In these times, we are surrounded by disillusioned twenty-somethings who cannot find jobs and are crushed under school debt. They believed this fantastic tale we spun for them, that college made them better people, that no exhorbitant price tag and no amount of debt is too outrageous a compromise to be part of this club of better-paid elites. They gobbled it up, their eyes shining as they internalized our sentimental goo about how "you can be anything you want to be" and "don't think about the costs, just hold on to your dream, and get some loans." More and more college graduates are moving back in with their parents, because the only jobs they are able to find do not support independent living. More and more college grads are aging out of their parents' health insurance coverage. The American Dream of the easy path to college and through to prosperity is dead, but we're still selling it to America's youth like the pet shop salesman stubbornly peddling a dead parrot in the old "Monty Python" sketch.

You could not have been less tolerant of this young man. You prodded him toward something he openly told you wasn't right for him, because it was what you wanted. He probably would have thrived in a trade or perhaps a tech school. When he turns out not to be up for the path you chose for him, you disdain him, claim that he's wasting his talents, and drop him from your Facebook contacts.
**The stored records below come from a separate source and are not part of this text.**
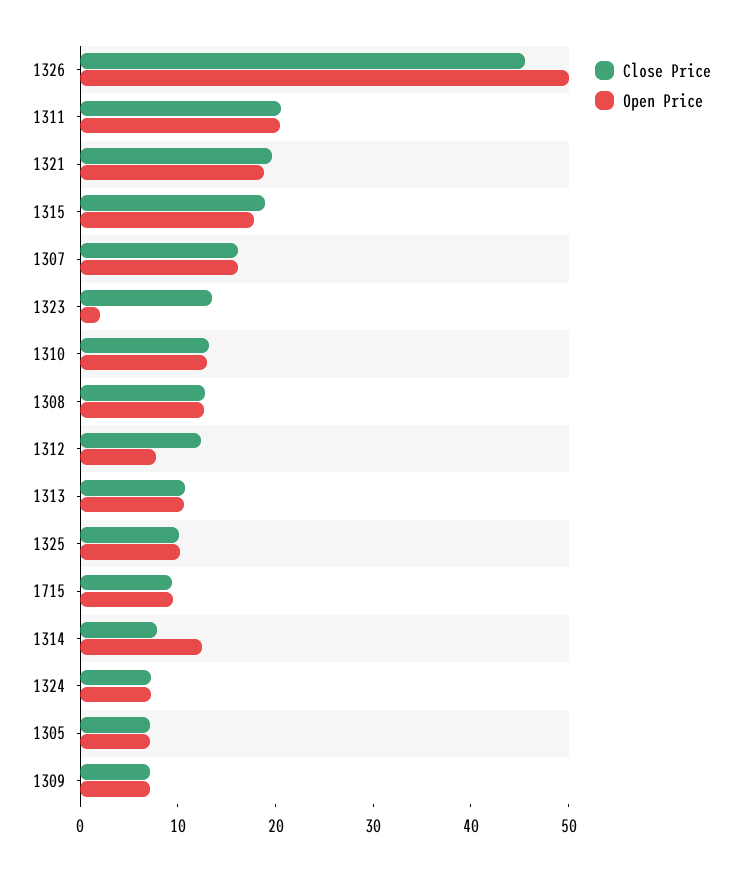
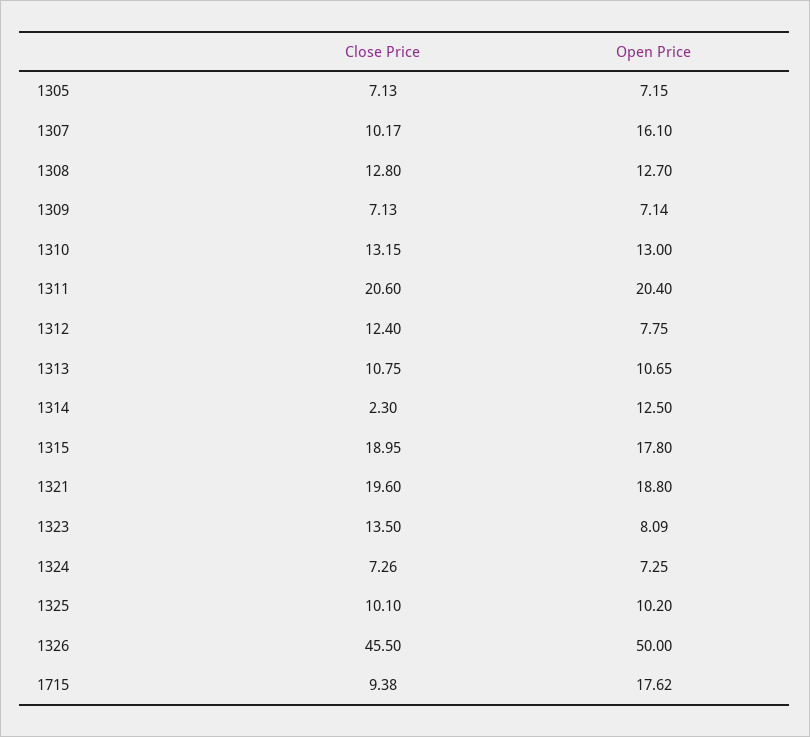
Close Price, 1307: 16 -> 10.17
Open Price, 1323: 2 -> 8.09
Open Price, 1715: 10 -> 17.62
Close Price, 1314: 8 -> 2.3

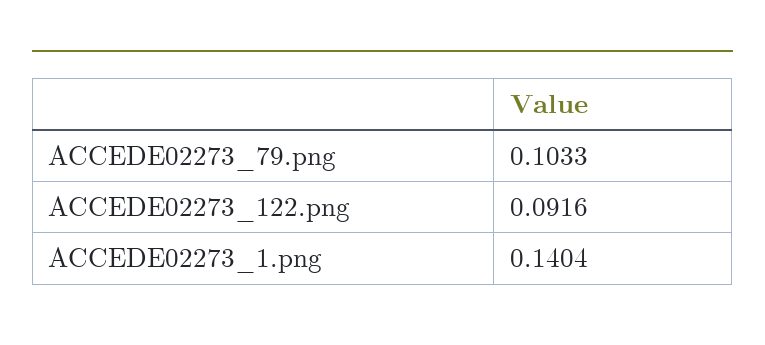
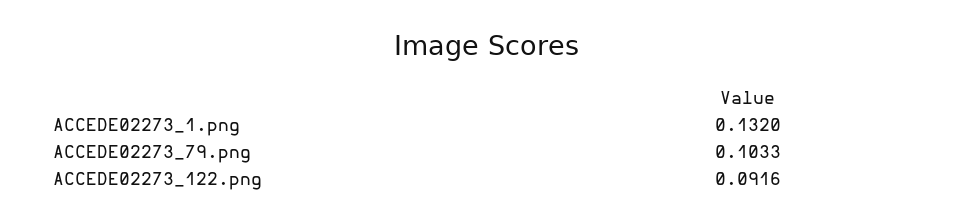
ACCEDE02273_1.png: 0.1404 -> 0.132

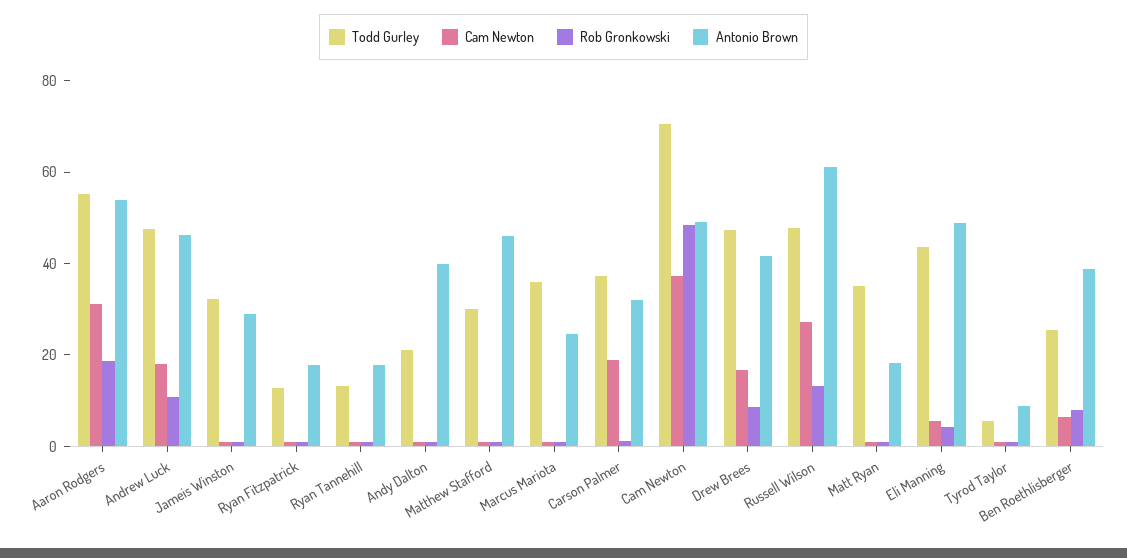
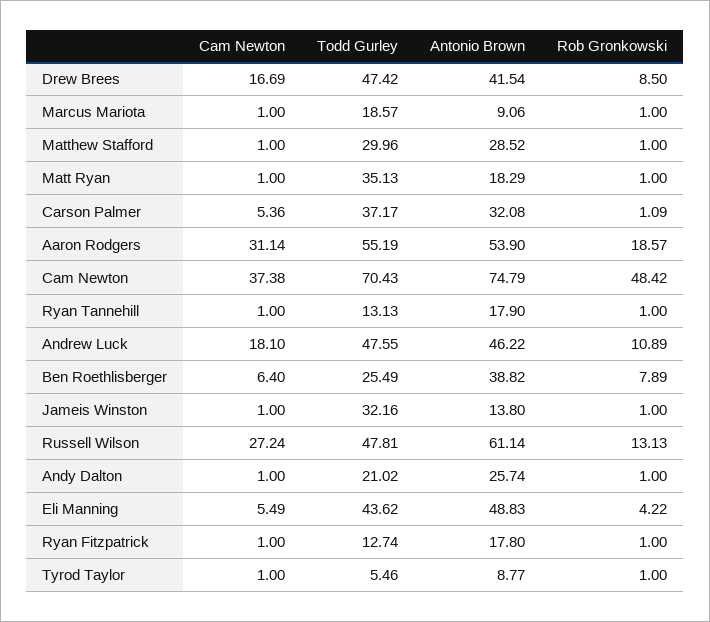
Antonio Brown, Jameis Winston: 30 -> 13.8
Antonio Brown, Andy Dalton: 40 -> 25.74
Antonio Brown, Matthew Stafford: 45 -> 28.52
Todd Gurley, Marcus Mariota: 35 -> 18.57
Antonio Brown, Marcus Mariota: 25 -> 9.06
Cam Newton, Carson Palmer: 20 -> 5.36
Antonio Brown, Cam Newton: 50 -> 74.79

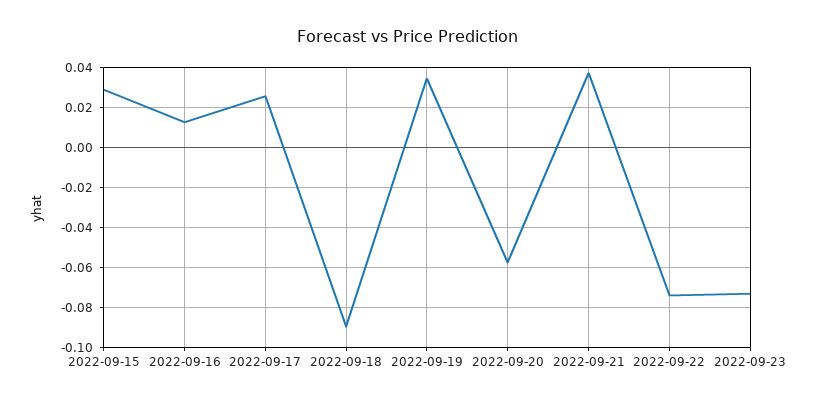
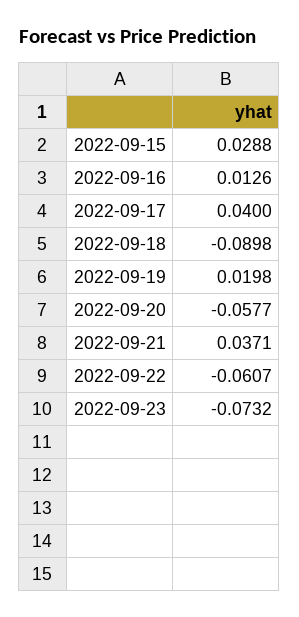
2022-09-17: 0.025 -> 0.04
2022-09-19: 0.035 -> 0.0198
2022-09-22: -0.075 -> -0.0607

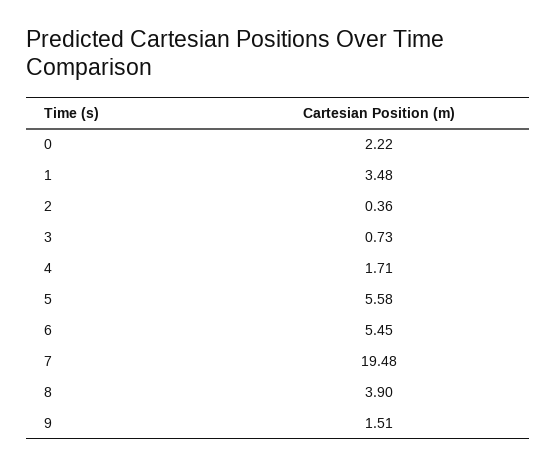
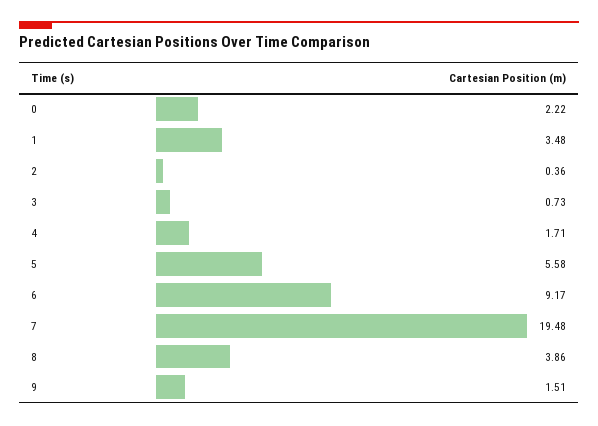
6: 5.45 -> 9.17
8: 3.9 -> 3.86

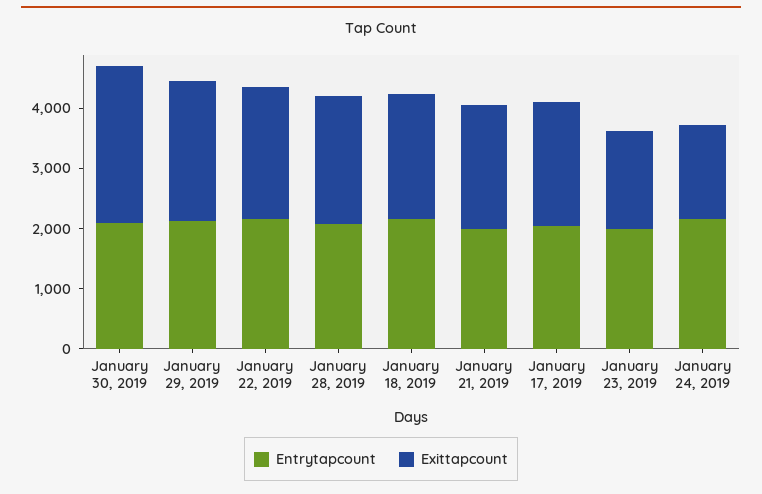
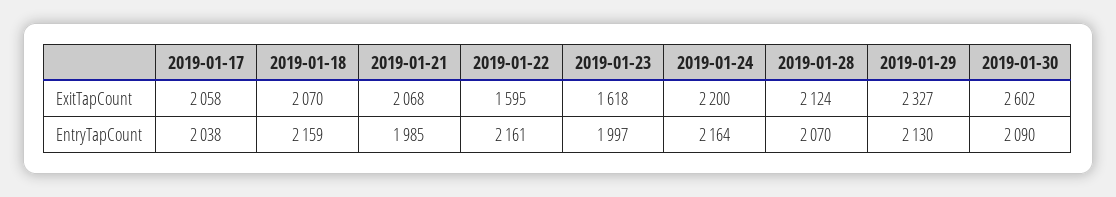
Exittapcount, January 22, 2019: 2200 -> 1595
Exittapcount, January 24, 2019: 1600 -> 2200

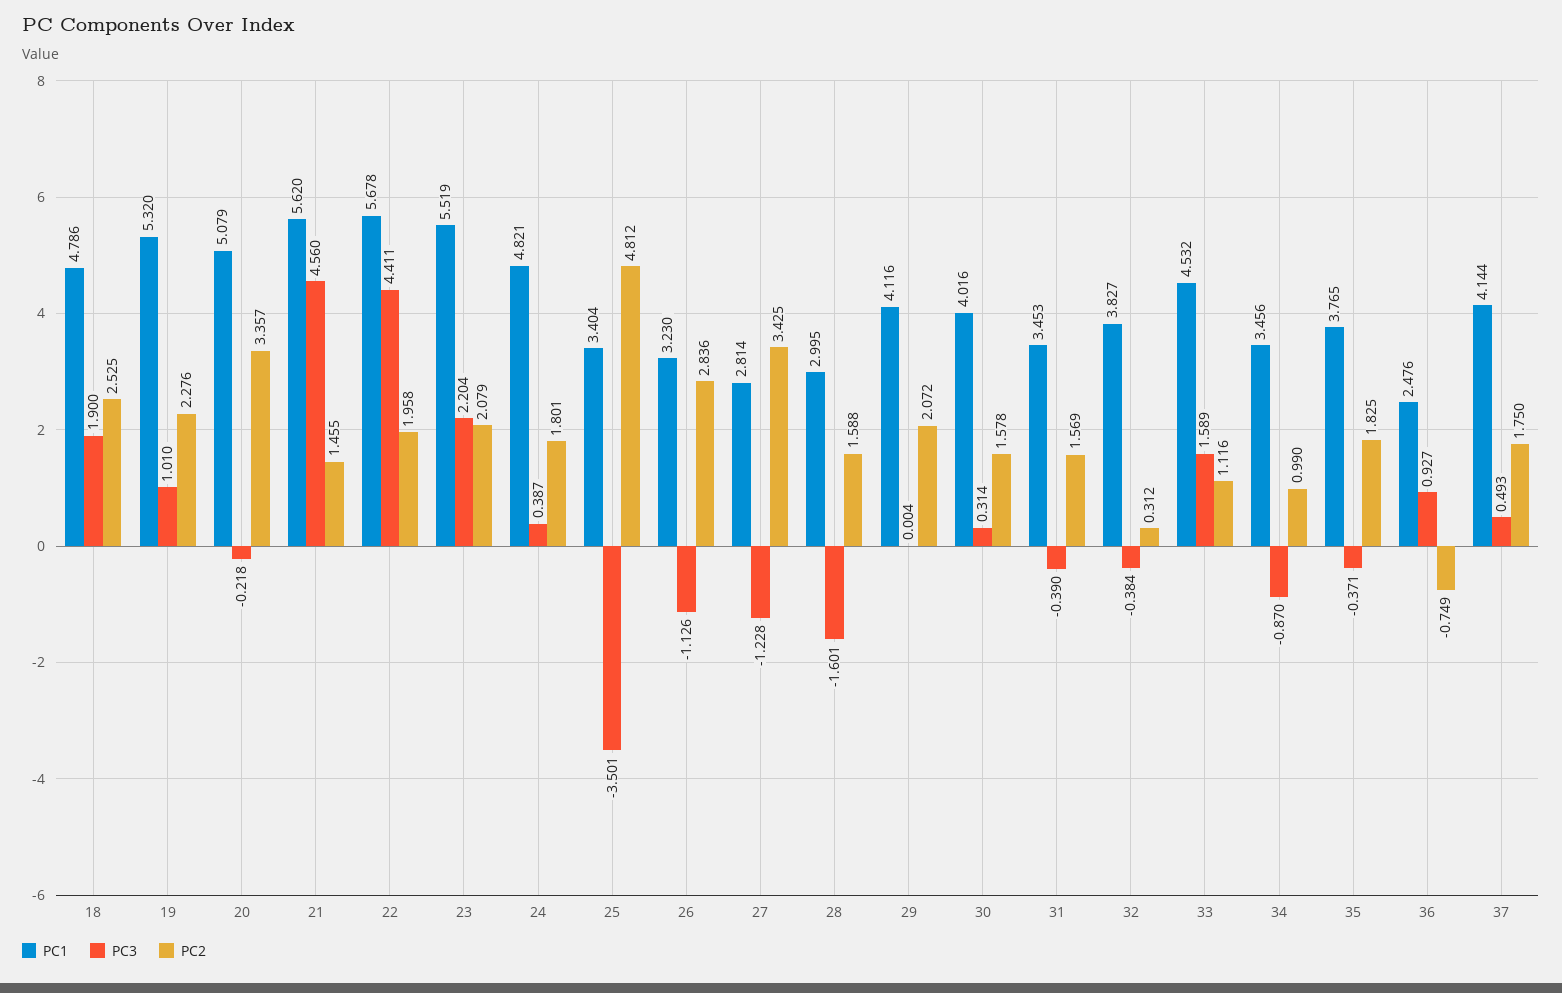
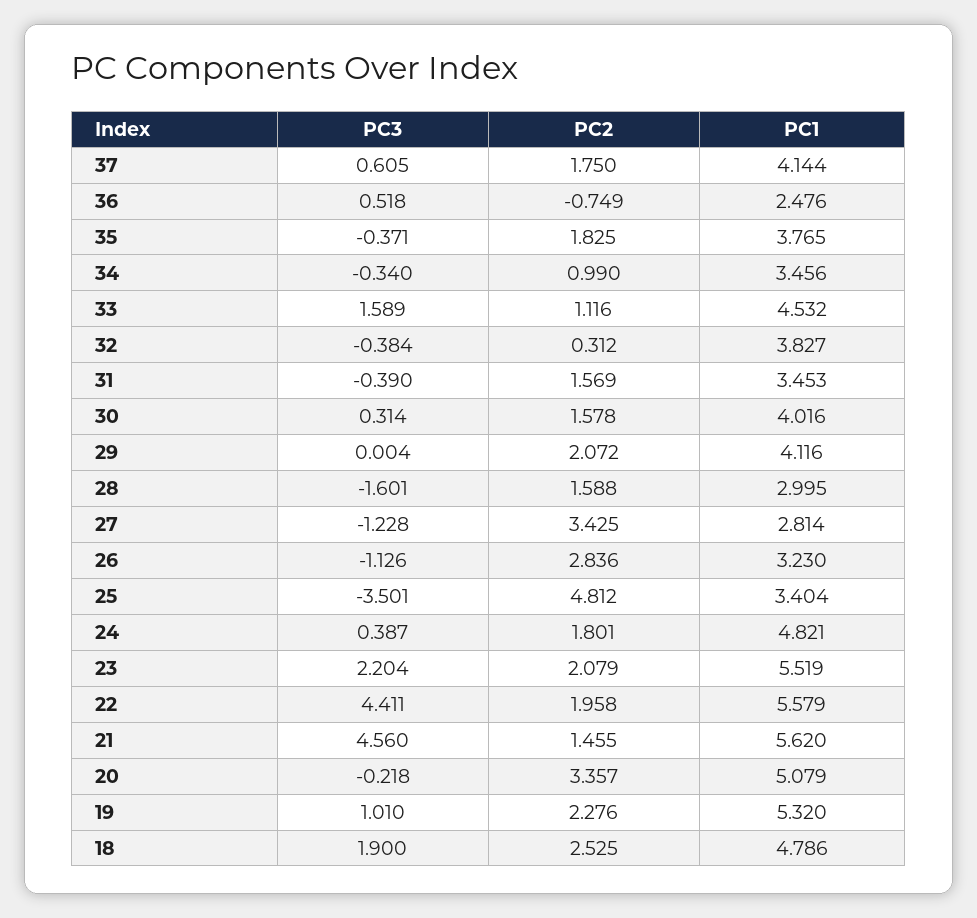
PC1, 22: 5.678 -> 5.579
PC3, 34: -0.87 -> -0.34
PC3, 36: 0.927 -> 0.518
PC3, 37: 0.493 -> 0.605

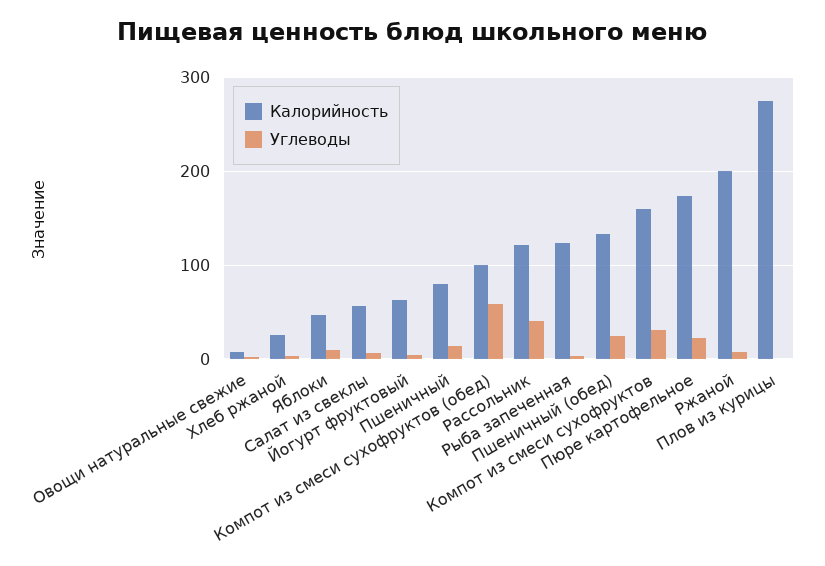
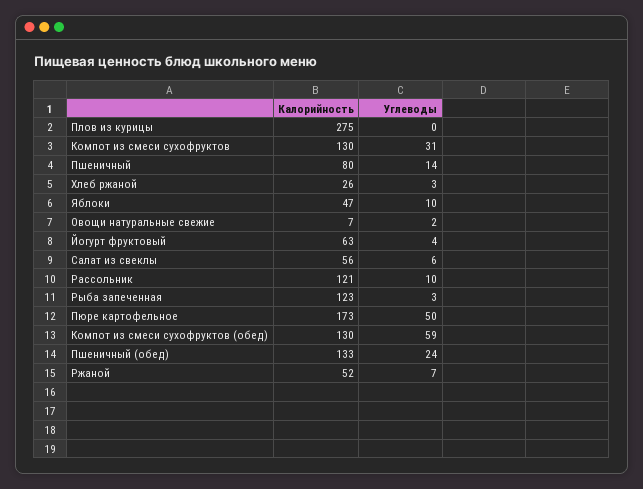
Калорийность, Компот из смеси сухофруктов (обед): 100 -> 130
Углеводы, Рассольник: 40 -> 10
Калорийность, Компот из смеси сухофруктов: 160 -> 130
Углеводы, Пюре картофельное: 20 -> 50
Калорийность, Ржаной: 200 -> 52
The idea that young people are wasting their talents unless they pursue a traditional college education (and economically enslave themselves to cover the risibly overinflated costs of one) is offensively intolerant.

I agree to an extent with

Submitted by Lauren on 9 May 2012 - 1:08pm.

I agree to an extent with this. I know your heart was in the right place, but we cannot push our values onto others. He has to come to terms with that he values most in life, and right now he may not be able to mental do so. He needs to know that wheter he goes to college or not he is still a valued individual. College is a road people must be willing to take, not pressured into. You opened his eyes to a possibility, that is all we can do.

Wow Gigi. You read a lot into

Submitted by Kim Blevins on 10 May 2012 - 7:43pm.

Wow Gigi. You read a lot into this post that's just not here. I was encouraging him to go to a two- year Tech School that he had chosen to earn the A+ program for on his own. He was not well-liked by other teachers and I saw intelligence in him underneath his mocking. Is your post tolerant of ideas? We have a word count for posts and they are edited so the wording is not all mine and it was hard to write about a two-year journey but I wanted to because I felt the need to share the struggles of teaching in a rural poverty school. From your wording, it seems you might have a chip on your shoulder from something in your life for such a diatribe. I know he is capable of more than shoveling horse manure. I don't think that makes me elitist or intolerant.